>> Begin Supplied information

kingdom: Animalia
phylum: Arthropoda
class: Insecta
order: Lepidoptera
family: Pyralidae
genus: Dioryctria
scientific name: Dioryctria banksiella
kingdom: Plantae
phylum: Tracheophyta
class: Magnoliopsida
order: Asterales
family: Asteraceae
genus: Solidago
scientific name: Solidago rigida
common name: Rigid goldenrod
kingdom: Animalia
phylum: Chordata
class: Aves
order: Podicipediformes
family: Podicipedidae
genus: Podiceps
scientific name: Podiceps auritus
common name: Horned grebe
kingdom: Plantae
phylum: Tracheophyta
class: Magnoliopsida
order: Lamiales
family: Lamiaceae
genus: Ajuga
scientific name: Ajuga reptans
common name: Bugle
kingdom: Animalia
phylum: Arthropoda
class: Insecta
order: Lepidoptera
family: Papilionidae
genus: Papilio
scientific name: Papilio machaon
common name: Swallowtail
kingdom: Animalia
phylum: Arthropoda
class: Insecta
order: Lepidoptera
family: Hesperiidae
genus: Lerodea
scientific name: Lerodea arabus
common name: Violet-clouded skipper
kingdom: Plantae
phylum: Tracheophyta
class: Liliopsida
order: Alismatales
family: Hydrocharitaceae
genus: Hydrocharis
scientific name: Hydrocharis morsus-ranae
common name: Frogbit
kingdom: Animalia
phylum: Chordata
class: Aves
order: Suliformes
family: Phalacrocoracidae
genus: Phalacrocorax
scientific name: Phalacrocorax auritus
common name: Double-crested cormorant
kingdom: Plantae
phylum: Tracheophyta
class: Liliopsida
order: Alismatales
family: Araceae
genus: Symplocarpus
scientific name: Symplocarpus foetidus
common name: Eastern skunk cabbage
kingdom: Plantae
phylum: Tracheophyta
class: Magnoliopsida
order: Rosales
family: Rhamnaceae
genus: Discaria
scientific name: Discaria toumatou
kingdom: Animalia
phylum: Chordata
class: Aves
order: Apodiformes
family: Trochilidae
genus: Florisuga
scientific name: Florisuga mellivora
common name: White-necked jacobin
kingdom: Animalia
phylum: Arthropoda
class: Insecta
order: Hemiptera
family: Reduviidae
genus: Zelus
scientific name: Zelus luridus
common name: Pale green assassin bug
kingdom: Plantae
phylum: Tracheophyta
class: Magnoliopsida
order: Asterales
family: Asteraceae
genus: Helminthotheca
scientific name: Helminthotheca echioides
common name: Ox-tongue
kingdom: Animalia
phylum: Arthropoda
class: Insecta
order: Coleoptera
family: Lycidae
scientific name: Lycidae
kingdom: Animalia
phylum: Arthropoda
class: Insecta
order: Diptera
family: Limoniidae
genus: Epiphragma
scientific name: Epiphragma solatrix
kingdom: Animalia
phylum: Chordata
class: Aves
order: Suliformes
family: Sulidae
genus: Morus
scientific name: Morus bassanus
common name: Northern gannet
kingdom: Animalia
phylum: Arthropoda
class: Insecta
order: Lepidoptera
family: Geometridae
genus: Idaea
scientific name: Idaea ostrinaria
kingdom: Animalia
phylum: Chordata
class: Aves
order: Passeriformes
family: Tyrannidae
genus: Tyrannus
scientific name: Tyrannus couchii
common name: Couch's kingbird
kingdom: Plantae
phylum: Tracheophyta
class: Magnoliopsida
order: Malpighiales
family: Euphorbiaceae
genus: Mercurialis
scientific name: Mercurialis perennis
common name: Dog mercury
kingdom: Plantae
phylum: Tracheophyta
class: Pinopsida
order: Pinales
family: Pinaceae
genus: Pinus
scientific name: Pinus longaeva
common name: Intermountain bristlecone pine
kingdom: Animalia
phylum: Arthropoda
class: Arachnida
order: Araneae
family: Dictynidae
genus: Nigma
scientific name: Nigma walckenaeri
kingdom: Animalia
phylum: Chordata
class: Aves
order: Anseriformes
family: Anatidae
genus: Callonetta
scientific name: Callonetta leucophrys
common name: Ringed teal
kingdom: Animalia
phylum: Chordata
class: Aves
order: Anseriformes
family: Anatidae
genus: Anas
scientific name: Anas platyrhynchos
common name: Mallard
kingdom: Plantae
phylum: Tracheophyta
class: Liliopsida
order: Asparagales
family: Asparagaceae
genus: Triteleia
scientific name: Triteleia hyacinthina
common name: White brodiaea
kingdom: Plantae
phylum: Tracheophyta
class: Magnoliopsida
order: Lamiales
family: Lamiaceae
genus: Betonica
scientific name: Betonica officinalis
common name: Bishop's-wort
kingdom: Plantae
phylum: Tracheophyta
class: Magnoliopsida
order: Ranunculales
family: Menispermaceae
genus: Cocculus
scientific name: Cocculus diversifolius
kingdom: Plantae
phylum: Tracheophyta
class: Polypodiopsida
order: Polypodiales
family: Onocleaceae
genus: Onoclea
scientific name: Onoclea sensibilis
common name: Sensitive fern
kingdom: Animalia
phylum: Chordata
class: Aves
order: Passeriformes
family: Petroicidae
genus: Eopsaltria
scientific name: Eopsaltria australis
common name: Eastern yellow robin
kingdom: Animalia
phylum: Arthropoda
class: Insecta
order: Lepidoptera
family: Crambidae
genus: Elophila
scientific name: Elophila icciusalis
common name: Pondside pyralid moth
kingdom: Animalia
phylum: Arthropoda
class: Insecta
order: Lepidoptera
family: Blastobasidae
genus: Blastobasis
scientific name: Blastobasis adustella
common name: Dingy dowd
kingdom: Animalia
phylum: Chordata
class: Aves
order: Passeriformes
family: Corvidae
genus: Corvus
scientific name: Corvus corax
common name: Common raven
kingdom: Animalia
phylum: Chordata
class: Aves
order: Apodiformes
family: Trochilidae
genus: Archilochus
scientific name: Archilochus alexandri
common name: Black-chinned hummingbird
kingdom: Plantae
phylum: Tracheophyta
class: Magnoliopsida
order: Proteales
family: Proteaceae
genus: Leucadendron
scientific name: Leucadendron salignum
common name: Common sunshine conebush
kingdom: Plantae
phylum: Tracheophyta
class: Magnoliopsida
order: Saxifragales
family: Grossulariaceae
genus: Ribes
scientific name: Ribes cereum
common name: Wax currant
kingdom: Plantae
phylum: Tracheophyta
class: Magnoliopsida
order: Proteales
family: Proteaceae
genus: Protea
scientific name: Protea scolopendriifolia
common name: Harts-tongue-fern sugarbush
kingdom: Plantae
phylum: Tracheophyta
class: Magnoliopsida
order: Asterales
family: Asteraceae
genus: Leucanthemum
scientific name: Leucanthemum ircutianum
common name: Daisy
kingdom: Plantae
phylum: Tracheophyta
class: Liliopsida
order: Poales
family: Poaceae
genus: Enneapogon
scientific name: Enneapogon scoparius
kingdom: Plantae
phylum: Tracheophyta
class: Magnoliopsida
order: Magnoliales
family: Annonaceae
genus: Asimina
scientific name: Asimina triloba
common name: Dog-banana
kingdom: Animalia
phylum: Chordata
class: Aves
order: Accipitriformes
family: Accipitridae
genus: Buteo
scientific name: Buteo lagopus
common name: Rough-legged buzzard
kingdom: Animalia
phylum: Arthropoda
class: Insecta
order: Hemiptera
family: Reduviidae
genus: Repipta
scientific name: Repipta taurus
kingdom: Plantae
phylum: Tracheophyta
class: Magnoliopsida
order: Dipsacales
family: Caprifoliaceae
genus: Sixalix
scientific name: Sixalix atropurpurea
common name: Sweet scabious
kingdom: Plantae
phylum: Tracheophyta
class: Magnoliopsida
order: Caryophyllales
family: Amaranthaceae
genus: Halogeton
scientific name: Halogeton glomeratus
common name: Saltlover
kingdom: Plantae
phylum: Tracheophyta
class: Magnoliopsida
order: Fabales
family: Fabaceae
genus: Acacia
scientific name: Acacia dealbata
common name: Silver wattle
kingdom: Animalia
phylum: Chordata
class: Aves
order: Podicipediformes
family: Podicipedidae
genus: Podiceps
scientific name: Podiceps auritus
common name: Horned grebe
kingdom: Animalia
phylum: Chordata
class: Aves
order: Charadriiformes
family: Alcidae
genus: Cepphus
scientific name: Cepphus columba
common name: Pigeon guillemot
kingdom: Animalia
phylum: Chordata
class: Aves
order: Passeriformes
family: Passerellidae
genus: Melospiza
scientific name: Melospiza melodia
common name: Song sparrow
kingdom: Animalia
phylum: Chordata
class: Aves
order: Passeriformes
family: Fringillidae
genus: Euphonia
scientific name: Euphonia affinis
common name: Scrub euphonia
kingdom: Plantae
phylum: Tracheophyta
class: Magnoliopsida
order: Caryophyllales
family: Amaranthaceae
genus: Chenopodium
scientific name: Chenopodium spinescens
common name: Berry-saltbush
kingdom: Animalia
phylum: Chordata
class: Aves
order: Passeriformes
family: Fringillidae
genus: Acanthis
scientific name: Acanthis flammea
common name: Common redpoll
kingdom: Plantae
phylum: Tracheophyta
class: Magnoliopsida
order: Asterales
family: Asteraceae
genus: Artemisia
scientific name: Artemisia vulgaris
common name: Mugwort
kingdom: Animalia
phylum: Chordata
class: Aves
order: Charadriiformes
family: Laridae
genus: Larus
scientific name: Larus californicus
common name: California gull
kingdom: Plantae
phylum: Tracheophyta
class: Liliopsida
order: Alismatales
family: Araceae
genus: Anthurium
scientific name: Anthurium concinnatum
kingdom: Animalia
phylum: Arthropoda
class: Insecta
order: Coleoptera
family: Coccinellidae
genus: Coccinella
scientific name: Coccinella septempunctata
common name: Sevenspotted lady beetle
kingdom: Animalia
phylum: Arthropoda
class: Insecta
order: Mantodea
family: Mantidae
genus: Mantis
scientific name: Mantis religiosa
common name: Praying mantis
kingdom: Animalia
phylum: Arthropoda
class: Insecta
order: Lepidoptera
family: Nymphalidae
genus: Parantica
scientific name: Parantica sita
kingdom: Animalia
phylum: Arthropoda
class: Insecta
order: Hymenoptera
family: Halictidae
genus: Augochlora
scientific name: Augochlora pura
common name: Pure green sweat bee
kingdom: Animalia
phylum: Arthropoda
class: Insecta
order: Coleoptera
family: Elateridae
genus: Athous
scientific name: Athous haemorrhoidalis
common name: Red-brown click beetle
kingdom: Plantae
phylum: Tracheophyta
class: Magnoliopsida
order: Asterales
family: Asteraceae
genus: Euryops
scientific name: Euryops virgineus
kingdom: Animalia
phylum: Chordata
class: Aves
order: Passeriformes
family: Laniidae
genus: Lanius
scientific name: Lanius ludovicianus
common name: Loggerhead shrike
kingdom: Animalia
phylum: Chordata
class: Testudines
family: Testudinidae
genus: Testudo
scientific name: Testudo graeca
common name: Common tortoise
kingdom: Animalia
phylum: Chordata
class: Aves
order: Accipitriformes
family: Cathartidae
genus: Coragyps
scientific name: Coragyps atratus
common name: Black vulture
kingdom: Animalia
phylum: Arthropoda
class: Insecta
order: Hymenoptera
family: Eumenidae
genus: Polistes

>> End Supplied information

• **Exercise details**
Reproduce the data verbatim, starting at the first line and ending at the line containing "common name: Double-crested cormorant", with both of those lines included.

• **Expected output**
kingdom: Animalia
phylum: Arthropoda
class: Insecta
order: Lepidoptera
family: Pyralidae
genus: Dioryctria
scientific name: Dioryctria banksiella
kingdom: Plantae
phylum: Tracheophyta
class: Magnoliopsida
order: Asterales
family: Asteraceae
genus: Solidago
scientific name: Solidago rigida
common name: Rigid goldenrod
kingdom: Animalia
phylum: Chordata
class: Aves
order: Podicipediformes
family: Podicipedidae
genus: Podiceps
scientific name: Podiceps auritus
common name: Horned grebe
kingdom: Plantae
phylum: Tracheophyta
class: Magnoliopsida
order: Lamiales
family: Lamiaceae
genus: Ajuga
scientific name: Ajuga reptans
common name: Bugle
kingdom: Animalia
phylum: Arthropoda
class: Insecta
order: Lepidoptera
family: Papilionidae
genus: Papilio
scientific name: Papilio machaon
common name: Swallowtail
kingdom: Animalia
phylum: Arthropoda
class: Insecta
order: Lepidoptera
family: Hesperiidae
genus: Lerodea
scientific name: Lerodea arabus
common name: Violet-clouded skipper
kingdom: Plantae
phylum: Tracheophyta
class: Liliopsida
order: Alismatales
family: Hydrocharitaceae
genus: Hydrocharis
scientific name: Hydrocharis morsus-ranae
common name: Frogbit
kingdom: Animalia
phylum: Chordata
class: Aves
order: Suliformes
family: Phalacrocoracidae
genus: Phalacrocorax
scientific name: Phalacrocorax auritus
common name: Double-crested cormorant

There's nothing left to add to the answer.